Updated December 2021
Abstract
This new feature, documented here, was introduced with IBM Informix Dynamic Server (IDS) version 14.10. It is an enhancement to Enterprise Replication (ER) allowing for data changes to be handled by a stored procedure rather than being applied directly to a replica table. It is very likely to be used in a Loopback Replication arrangement, so that the stored procedure fired is contained in the same database as the source table.
Such a replicate is also known as an “asynchronous post-commit trigger”. This is because, unlike a conventional trigger, it runs in background with respect to the calling application and occurs after the transaction has been committed. ER infrastructure should ensure reliable buffering and delivery should a backlog build up or if the server is restarted.
This article gives an example of how this might be useful to perform whatever type of action you wish when data changes have been committed.
Content
Links in this article not shown in full are for pages within the new IBM Documentation site:
https://www.ibm.com/docs/en/informix-servers/14.10
Included ER “cdr” (continuous data replication) commands are clickable documentation links and not described in detail for brevity.
Relevant material is here:
https://github.com/nagaraju-inturi/informix-async-postcommit-triggers
The test system used for this article is an IDS 14.10.FC5 Developer Edition Linux Docker container created with the image available from:
https://hub.docker.com/r/ibmcom/informix-developer-database
See also our article on Loopback Replication which contains pre-requisite instructions.
The documentation page for Replication to SPL routine describes two alternate usages that require target procedures with very different parameters:
- one per replicated column plus additional control columns;
- a single JSON document.
Simple tests of both follow, using the “stores_demo” database provided with IDS and installed with the “dbaccessdemo” command. In both cases, changes to a table will be written to a staging/audit table.
Example SQL to set up database objects for the first approach is:
CREATE TABLE state_log
(
op_type CHAR(1),
source_id INT,
commit_time INT,
txn_id BIGINT,
userid INT,
session_id INT,
old_code CHAR(2),
old_sname CHAR(15),
new_code CHAR(2),
new_sname CHAR(15)

(REQUIRED ACTION A)
In the article on asynchronous post-commit triggers, condense the paragraph beginning "This new feature, documented here" into a short bulleted list that keeps its main facts.
(REQUIRED ACTION B)
Resume the article on asynchronous post-commit triggers from the point at which it stops.

(INFORMATION GIVEN)
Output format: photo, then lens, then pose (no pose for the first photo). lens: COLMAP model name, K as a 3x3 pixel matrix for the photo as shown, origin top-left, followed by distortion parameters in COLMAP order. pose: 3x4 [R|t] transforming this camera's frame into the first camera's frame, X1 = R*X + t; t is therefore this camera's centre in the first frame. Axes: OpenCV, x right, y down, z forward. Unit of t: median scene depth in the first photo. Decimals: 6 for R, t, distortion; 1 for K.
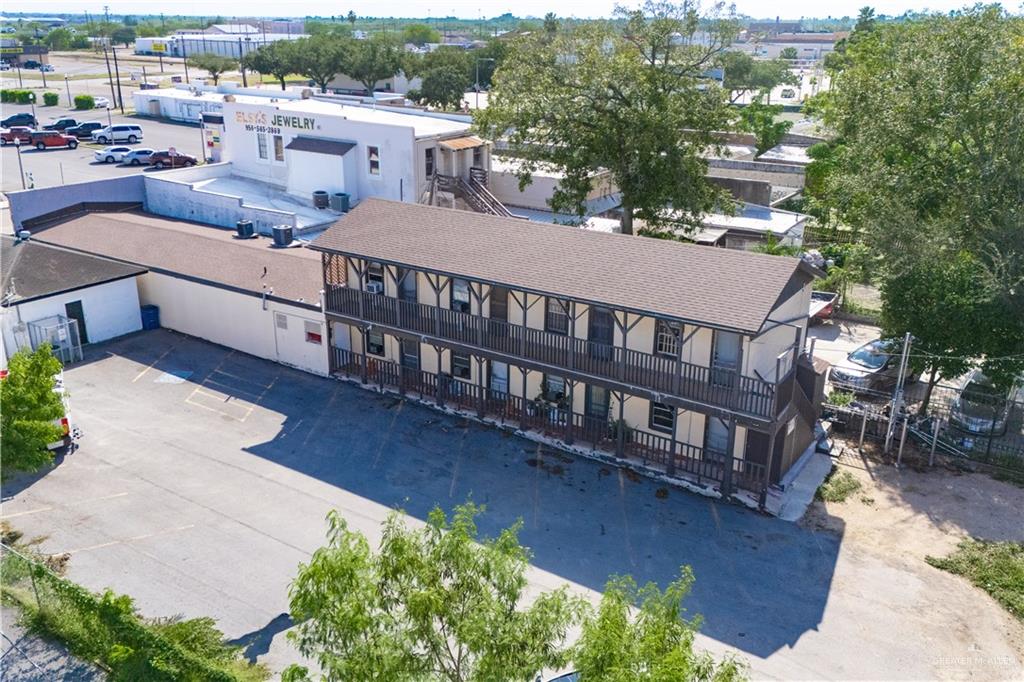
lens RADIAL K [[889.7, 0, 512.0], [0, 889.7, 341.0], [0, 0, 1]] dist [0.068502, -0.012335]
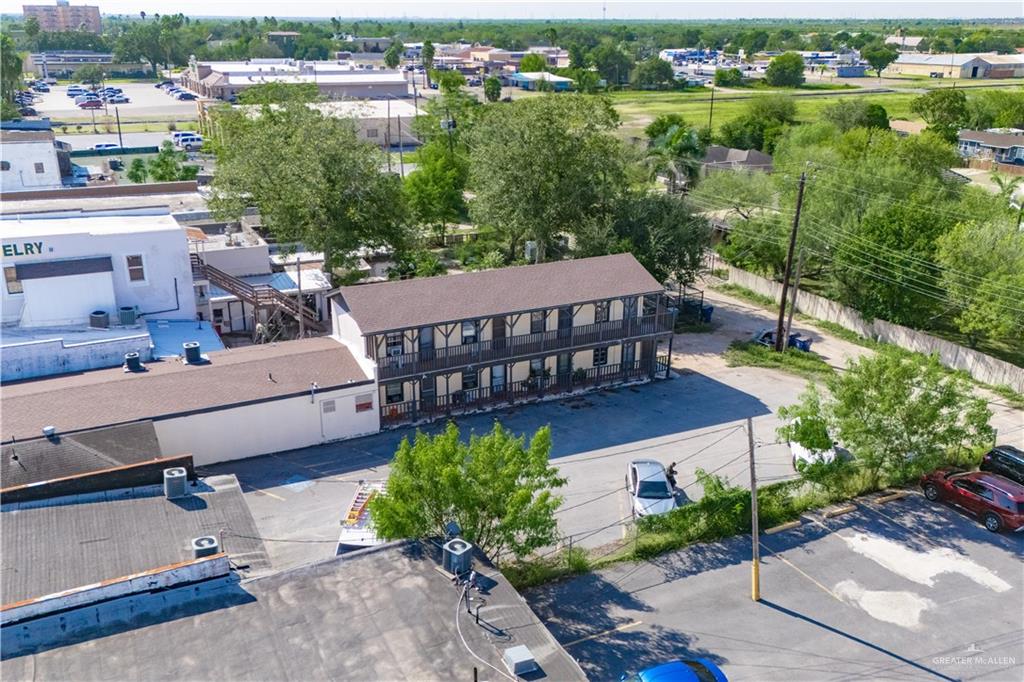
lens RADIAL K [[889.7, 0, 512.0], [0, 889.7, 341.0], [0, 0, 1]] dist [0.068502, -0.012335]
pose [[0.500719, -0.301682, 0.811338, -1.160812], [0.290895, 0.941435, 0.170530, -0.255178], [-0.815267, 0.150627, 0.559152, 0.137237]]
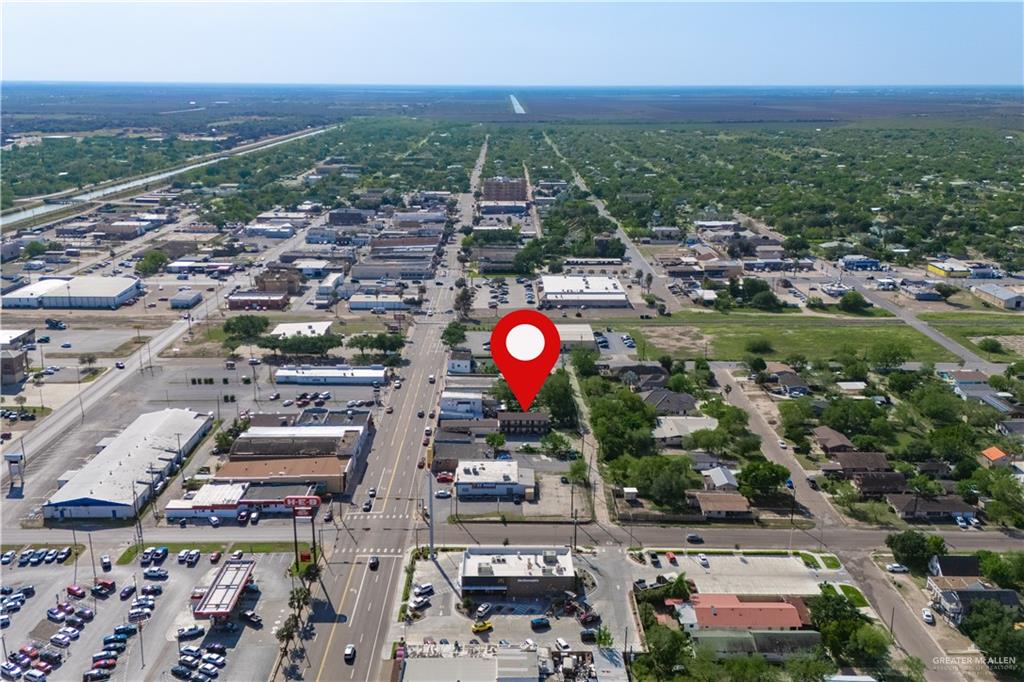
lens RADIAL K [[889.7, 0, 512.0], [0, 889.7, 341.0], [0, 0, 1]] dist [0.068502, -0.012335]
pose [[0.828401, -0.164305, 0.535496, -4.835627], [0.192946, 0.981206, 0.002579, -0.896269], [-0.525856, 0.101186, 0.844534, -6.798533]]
---
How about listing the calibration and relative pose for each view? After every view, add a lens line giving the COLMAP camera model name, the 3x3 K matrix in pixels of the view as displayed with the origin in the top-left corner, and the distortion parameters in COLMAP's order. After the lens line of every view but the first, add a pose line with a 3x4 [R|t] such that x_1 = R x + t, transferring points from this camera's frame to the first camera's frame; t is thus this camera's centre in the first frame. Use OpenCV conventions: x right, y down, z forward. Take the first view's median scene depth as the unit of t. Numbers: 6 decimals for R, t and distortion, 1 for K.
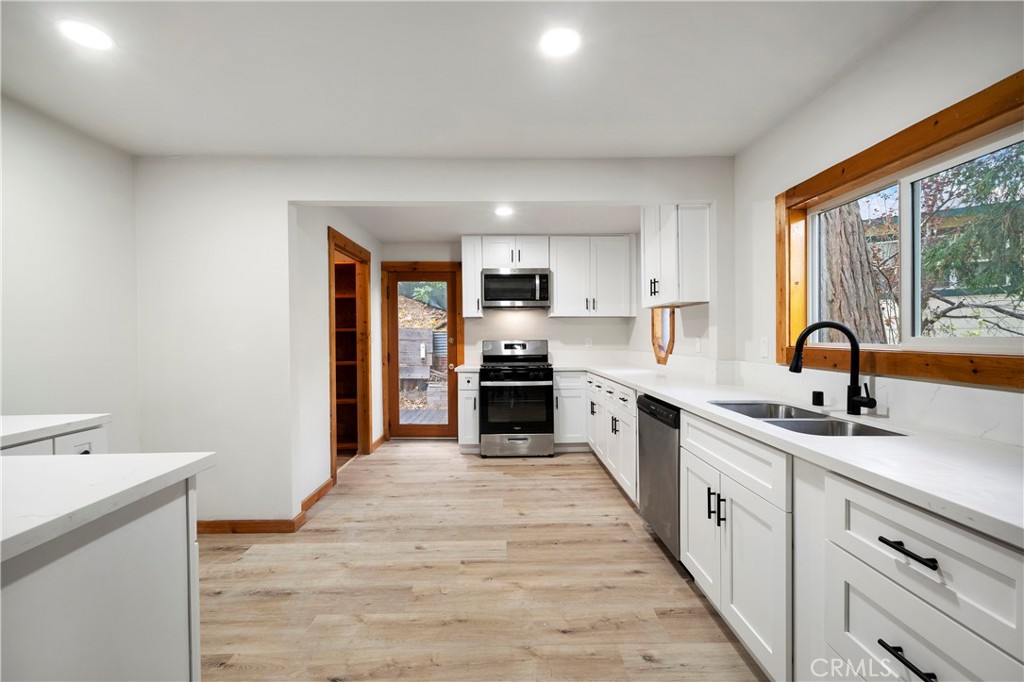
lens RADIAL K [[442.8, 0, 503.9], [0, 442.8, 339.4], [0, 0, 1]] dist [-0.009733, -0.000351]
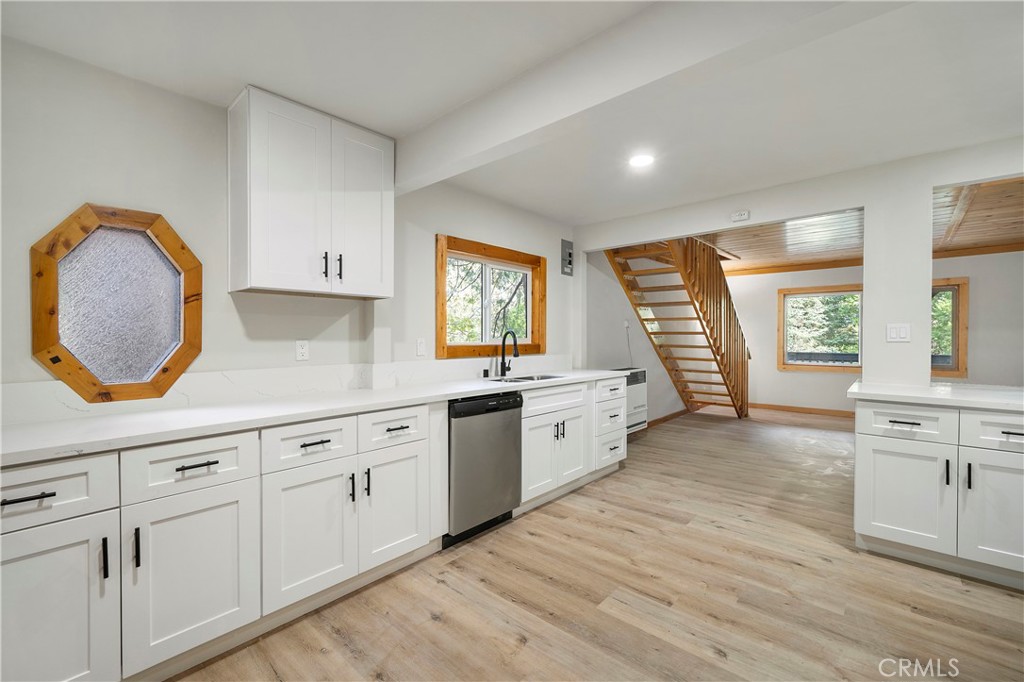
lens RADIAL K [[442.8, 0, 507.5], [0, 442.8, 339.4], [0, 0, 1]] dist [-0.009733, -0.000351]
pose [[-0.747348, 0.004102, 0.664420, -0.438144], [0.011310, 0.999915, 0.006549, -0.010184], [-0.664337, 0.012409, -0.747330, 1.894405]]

(TASK OUTPUT A)
- The feature was introduced in IBM Informix Dynamic Server (IDS) version 14.10.
- It enhances Enterprise Replication (ER) so that a stored procedure handles data changes instead of those changes being applied directly to a replica table.
- It will most likely be used in a Loopback Replication arrangement, so the stored procedure is in the same database as the source table.

(TASK OUTPUT B)
);
CREATE PROCEDURE sp_state_log
(
op_type CHAR(1),
source_id INT,
commit_time INT,
txn_id BIGINT,
userid INT,
session_id INT,
old_code CHAR(2),
old_sname CHAR(15),
new_code CHAR(2),
new_sname CHAR(15)
)
INSERT INTO state_log VALUES
(
op_type,
source_id,
commit_time,
txn_id,
userid,
session_id,
old_code,
old_sname,
new_code,
new_sname
);
END PROCEDURE;
|
Note that “userid” and “session_id” were added in IDS 14.10.FC6 and should be removed from the above for earlier versions. The rest of this article has example output from FC5 but requires no code changes.
- That’s rather laborious: the control columns have to be listed 3 times and the columns in the original table 6 times.
- Parameter types must conform to the documentation/schema and be in the right order, whereas their names are up to you.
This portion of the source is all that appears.